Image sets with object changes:
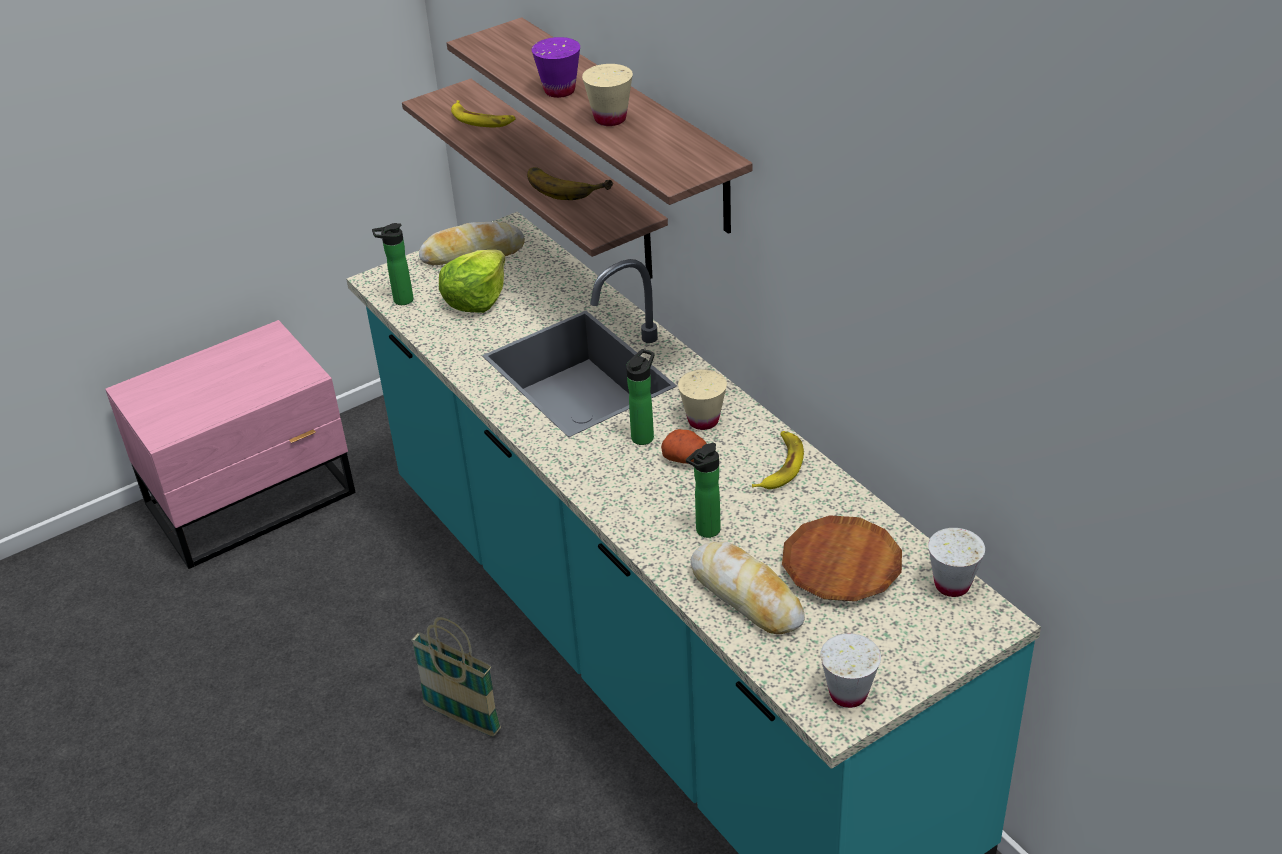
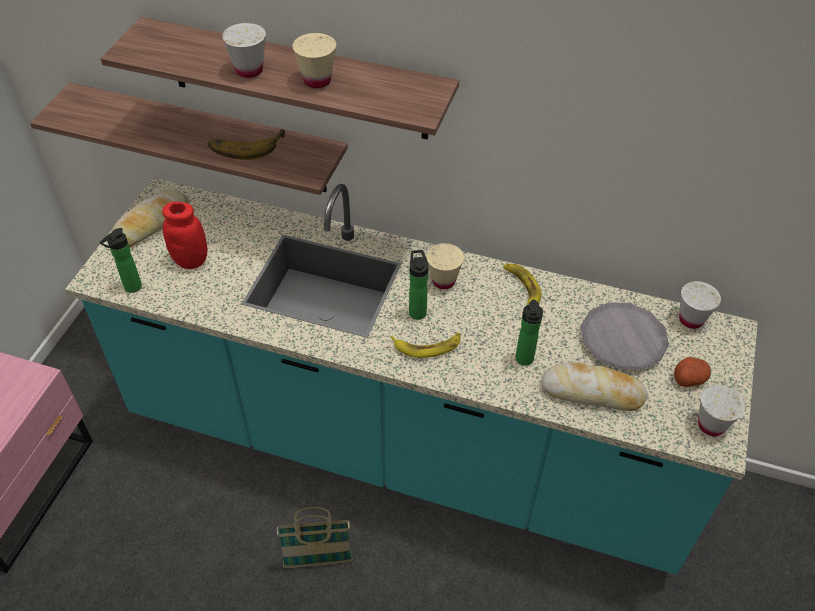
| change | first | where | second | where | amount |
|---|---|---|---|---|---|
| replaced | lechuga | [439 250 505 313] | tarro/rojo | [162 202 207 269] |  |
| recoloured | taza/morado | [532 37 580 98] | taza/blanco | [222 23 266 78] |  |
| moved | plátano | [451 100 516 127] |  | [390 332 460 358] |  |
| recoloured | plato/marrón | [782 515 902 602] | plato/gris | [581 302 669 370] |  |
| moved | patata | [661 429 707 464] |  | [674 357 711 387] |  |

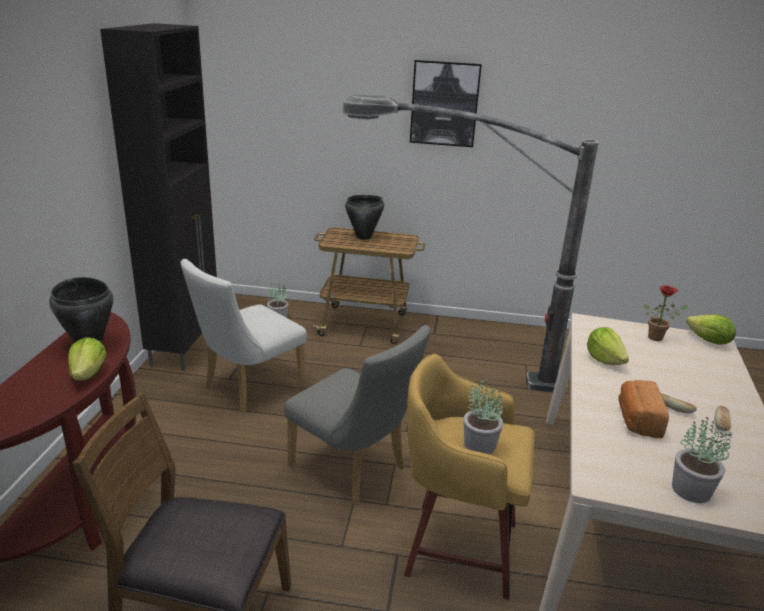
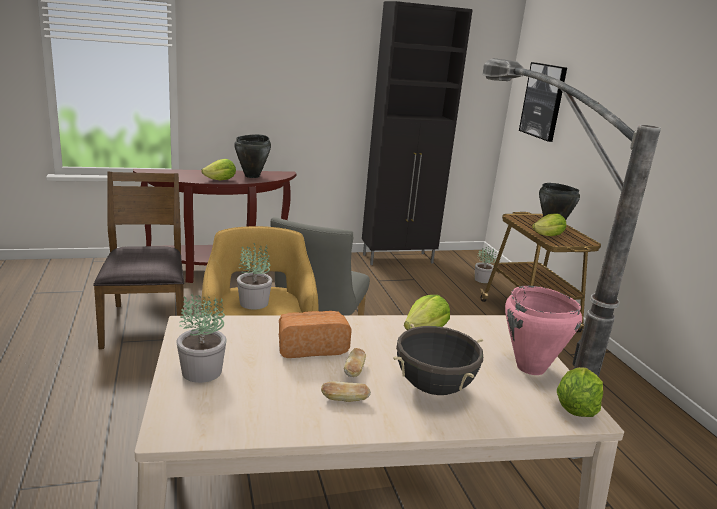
| change | first | where | second | where | amount |
|---|---|---|---|---|---|
| added |  |  | olla/negro | [393 324 483 395] |  |
| replaced | planta en maceta | [644 285 689 341] | olla/rosa | [505 286 582 375] |  |
| moved | cuadro | [410 60 482 147] |  | [519 62 567 142] |  |
| added |  |  | lechuga | [532 213 566 236] |  |
| removed | silla/blanco | [181 259 307 413] |  |  |  |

What needs to be done:
Please retype all the entries word for word, omitting the pictures.

Your solution:
| change | first | where | second | where | amount |
|---|---|---|---|---|---|
| replaced | lechuga | [439 250 505 313] | tarro/rojo | [162 202 207 269] |  |
| recoloured | taza/morado | [532 37 580 98] | taza/blanco | [222 23 266 78] |  |
| moved | plátano | [451 100 516 127] |  | [390 332 460 358] |  |
| recoloured | plato/marrón | [782 515 902 602] | plato/gris | [581 302 669 370] |  |
| moved | patata | [661 429 707 464] |  | [674 357 711 387] |  |

| change | first | where | second | where | amount |
|---|---|---|---|---|---|
| added |  |  | olla/negro | [393 324 483 395] |  |
| replaced | planta en maceta | [644 285 689 341] | olla/rosa | [505 286 582 375] |  |
| moved | cuadro | [410 60 482 147] |  | [519 62 567 142] |  |
| added |  |  | lechuga | [532 213 566 236] |  |
| removed | silla/blanco | [181 259 307 413] |  |  |  |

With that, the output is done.